=== Records for this exercise ===

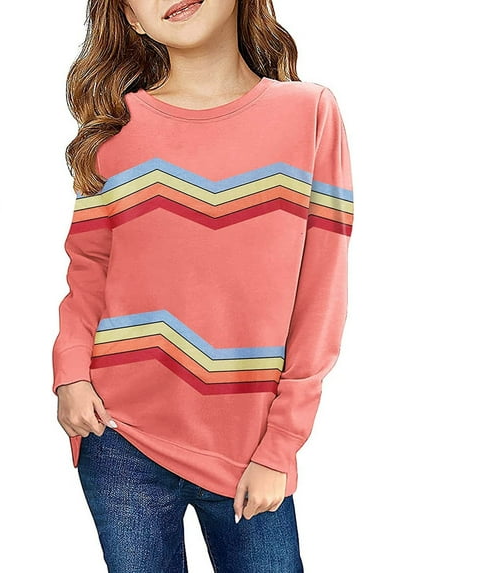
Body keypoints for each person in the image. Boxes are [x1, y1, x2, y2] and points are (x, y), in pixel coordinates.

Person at [51, 0, 354, 571]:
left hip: (251, 445)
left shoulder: (309, 113)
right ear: (130, 17)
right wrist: (70, 373)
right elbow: (88, 267)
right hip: (118, 433)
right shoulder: (114, 130)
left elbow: (322, 294)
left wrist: (281, 444)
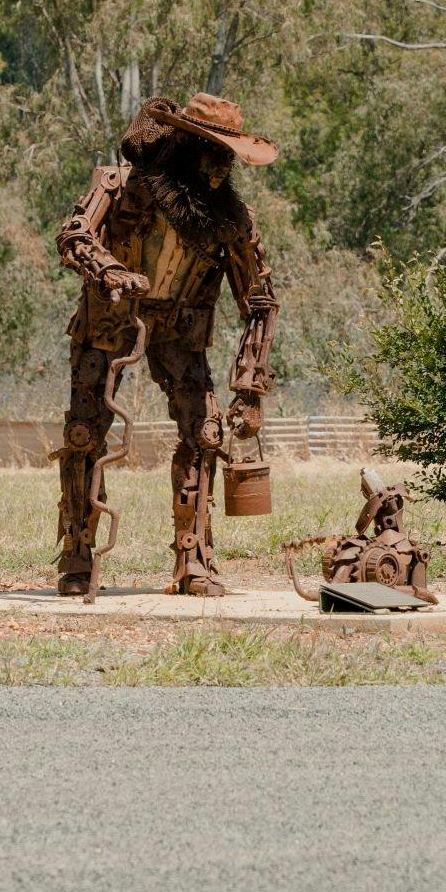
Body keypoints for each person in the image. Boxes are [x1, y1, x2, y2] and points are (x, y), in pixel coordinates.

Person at [54, 93, 280, 598]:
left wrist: (250, 386)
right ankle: (76, 554)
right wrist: (110, 270)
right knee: (83, 434)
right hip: (109, 322)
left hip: (181, 331)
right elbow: (74, 237)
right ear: (180, 146)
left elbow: (261, 300)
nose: (218, 166)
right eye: (208, 150)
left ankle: (194, 558)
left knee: (205, 432)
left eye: (225, 154)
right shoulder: (117, 186)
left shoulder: (232, 219)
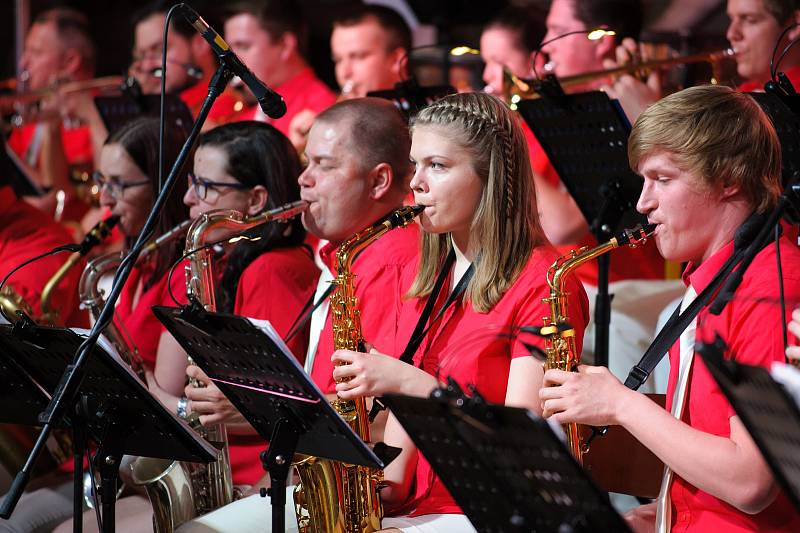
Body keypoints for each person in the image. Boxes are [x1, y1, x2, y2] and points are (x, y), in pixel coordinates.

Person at [322, 91, 589, 533]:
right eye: (417, 164)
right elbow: (398, 472)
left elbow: (523, 452)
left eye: (438, 166)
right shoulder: (428, 277)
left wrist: (414, 384)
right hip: (419, 511)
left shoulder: (546, 284)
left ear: (492, 178)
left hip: (486, 515)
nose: (416, 184)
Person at [540, 84, 800, 532]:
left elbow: (749, 483)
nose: (643, 203)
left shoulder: (772, 287)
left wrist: (621, 405)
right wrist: (664, 509)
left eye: (662, 179)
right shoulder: (709, 276)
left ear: (728, 179)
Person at [174, 97, 419, 532]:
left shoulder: (392, 262)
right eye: (306, 163)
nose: (303, 180)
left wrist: (258, 409)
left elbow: (377, 412)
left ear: (379, 180)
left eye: (323, 166)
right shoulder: (347, 255)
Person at [8, 7, 97, 224]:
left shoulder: (95, 121)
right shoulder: (34, 115)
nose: (23, 64)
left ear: (70, 62)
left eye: (36, 53)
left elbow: (56, 193)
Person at [288, 4, 411, 150]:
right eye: (338, 60)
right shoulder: (337, 118)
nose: (344, 72)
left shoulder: (422, 123)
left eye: (358, 57)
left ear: (397, 59)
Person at [223, 0, 336, 140]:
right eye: (231, 50)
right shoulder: (243, 112)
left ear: (285, 45)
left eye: (244, 46)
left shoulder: (320, 108)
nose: (233, 60)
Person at [129, 1, 242, 127]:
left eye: (160, 50)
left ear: (200, 44)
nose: (146, 66)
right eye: (141, 56)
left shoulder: (230, 104)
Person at [728, 0, 800, 91]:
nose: (731, 34)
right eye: (731, 19)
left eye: (750, 20)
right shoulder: (744, 91)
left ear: (794, 25)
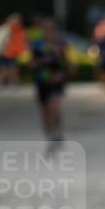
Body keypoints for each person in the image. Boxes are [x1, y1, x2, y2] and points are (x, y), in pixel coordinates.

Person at [31, 18, 67, 150]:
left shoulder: (60, 43)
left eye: (50, 28)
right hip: (42, 81)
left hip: (56, 82)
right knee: (45, 111)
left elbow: (67, 62)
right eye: (45, 28)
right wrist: (42, 62)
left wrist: (62, 73)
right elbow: (32, 63)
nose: (48, 31)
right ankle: (50, 134)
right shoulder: (37, 45)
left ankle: (57, 133)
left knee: (55, 107)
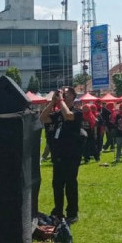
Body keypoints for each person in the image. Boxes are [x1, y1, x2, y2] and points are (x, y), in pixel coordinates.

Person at [40, 87, 83, 223]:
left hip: (71, 154)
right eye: (63, 94)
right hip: (58, 154)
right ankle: (58, 211)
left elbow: (68, 115)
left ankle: (72, 213)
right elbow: (43, 118)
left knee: (70, 184)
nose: (64, 95)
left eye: (67, 93)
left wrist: (61, 101)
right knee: (57, 185)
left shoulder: (77, 112)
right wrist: (53, 103)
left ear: (73, 96)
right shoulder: (58, 113)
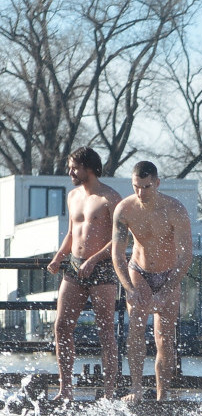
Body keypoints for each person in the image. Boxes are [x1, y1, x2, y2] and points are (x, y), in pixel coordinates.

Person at [45, 147, 123, 401]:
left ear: (89, 168)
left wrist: (95, 259)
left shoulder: (110, 198)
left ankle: (109, 392)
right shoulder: (73, 196)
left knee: (105, 331)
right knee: (62, 326)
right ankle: (65, 388)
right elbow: (71, 232)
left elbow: (121, 239)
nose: (70, 172)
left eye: (74, 168)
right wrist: (59, 257)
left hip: (102, 268)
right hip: (75, 266)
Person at [111, 161, 193, 402]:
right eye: (136, 186)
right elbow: (117, 254)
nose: (141, 192)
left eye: (146, 187)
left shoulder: (175, 209)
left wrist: (167, 290)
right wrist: (127, 287)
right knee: (136, 327)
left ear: (157, 183)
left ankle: (162, 394)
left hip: (169, 273)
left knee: (164, 336)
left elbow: (186, 255)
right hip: (139, 269)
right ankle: (136, 387)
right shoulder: (124, 210)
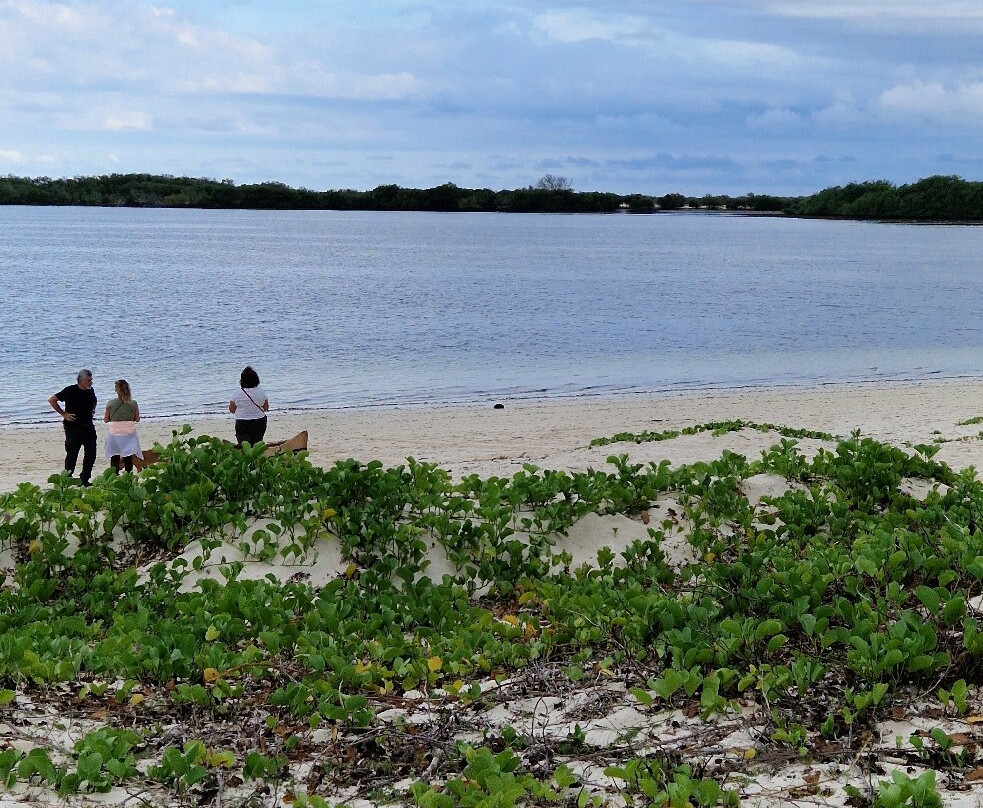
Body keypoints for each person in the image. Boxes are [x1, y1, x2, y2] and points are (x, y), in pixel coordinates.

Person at [48, 369, 98, 485]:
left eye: (91, 380)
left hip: (88, 426)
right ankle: (68, 479)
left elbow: (94, 400)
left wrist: (92, 410)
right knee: (72, 454)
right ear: (81, 380)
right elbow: (52, 400)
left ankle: (85, 479)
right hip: (73, 427)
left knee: (91, 453)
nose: (91, 382)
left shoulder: (90, 390)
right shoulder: (70, 390)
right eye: (89, 380)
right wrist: (64, 414)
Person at [103, 379, 143, 473]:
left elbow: (106, 419)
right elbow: (137, 419)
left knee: (114, 456)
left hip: (114, 432)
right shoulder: (133, 403)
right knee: (128, 456)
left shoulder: (111, 403)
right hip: (129, 433)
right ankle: (128, 475)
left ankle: (114, 475)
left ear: (117, 390)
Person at [229, 365, 269, 446]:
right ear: (256, 379)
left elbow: (232, 410)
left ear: (242, 380)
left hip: (242, 422)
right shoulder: (261, 392)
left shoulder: (237, 393)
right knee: (257, 446)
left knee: (244, 447)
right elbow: (266, 408)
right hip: (259, 421)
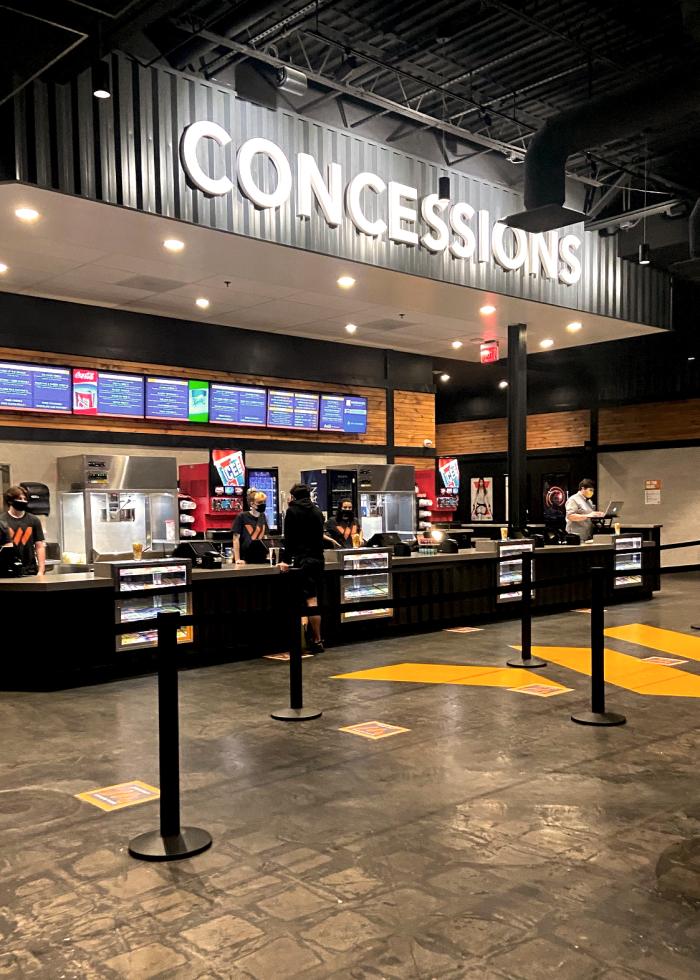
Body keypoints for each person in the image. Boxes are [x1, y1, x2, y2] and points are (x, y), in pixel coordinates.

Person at [279, 483, 325, 654]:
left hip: (302, 561)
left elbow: (289, 539)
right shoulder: (317, 512)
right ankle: (317, 638)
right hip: (318, 560)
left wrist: (284, 560)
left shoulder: (292, 512)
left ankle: (301, 641)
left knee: (302, 600)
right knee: (314, 600)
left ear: (293, 497)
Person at [0, 486, 46, 575]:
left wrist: (41, 570)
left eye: (25, 499)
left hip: (30, 570)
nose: (23, 501)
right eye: (19, 498)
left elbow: (39, 546)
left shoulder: (34, 520)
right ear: (10, 501)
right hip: (7, 571)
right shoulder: (1, 521)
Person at [232, 490, 269, 564]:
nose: (263, 504)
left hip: (261, 557)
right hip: (245, 558)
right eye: (260, 503)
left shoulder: (263, 516)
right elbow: (236, 539)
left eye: (264, 502)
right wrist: (237, 559)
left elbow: (265, 537)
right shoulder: (242, 516)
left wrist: (268, 554)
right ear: (252, 504)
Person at [565, 478, 605, 543]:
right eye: (590, 490)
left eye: (593, 491)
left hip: (587, 536)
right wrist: (588, 515)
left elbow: (590, 515)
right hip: (576, 538)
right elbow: (570, 516)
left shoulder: (589, 501)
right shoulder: (573, 499)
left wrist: (597, 514)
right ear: (583, 489)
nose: (592, 493)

===

__Problem requirements__: The lines to write out run from the one containing "right ankle: (128, 475)" through the final line of the material above, both included; write them out exactly, with no pictures.

__Written answer__:
right ankle: (128, 475)
left ankle: (114, 475)
left ear: (117, 390)
Person at [229, 365, 269, 446]:
right ear: (256, 379)
left elbow: (232, 410)
left ear: (242, 380)
left hip: (242, 422)
right shoulder: (261, 392)
left shoulder: (237, 393)
right knee: (257, 446)
left knee: (244, 447)
right elbow: (266, 408)
right hip: (259, 421)
Body keypoints for each person in the image. Boxes are [x1, y1, x2, y2] and points are (x, y), in pixel coordinates.

Person at [279, 483, 325, 654]:
left hip: (302, 561)
left elbow: (289, 539)
right shoulder: (317, 512)
right ankle: (317, 638)
right hip: (318, 560)
left wrist: (284, 560)
left shoulder: (292, 512)
left ankle: (301, 641)
left knee: (302, 600)
right knee: (314, 600)
left ear: (293, 497)
Person at [0, 486, 46, 575]:
left wrist: (41, 570)
left eye: (25, 499)
left hip: (30, 570)
nose: (23, 501)
right eye: (19, 498)
left elbow: (39, 546)
left shoulder: (34, 520)
right ear: (10, 501)
right hip: (7, 571)
right shoulder: (1, 521)
Person at [232, 490, 269, 564]:
nose: (263, 504)
left hip: (261, 557)
right hip: (245, 558)
right eye: (260, 503)
left shoulder: (263, 516)
right elbow: (236, 539)
left eye: (264, 502)
right wrist: (237, 559)
left elbow: (265, 537)
right shoulder: (242, 516)
left wrist: (268, 554)
right ear: (252, 504)
Person at [565, 478, 605, 543]:
right eye: (590, 490)
left eye: (593, 491)
left hip: (587, 536)
right wrist: (588, 515)
left elbow: (590, 515)
right hip: (576, 538)
right elbow: (570, 516)
left shoulder: (589, 501)
right shoulder: (573, 499)
left wrist: (597, 514)
right ear: (583, 489)
nose: (592, 493)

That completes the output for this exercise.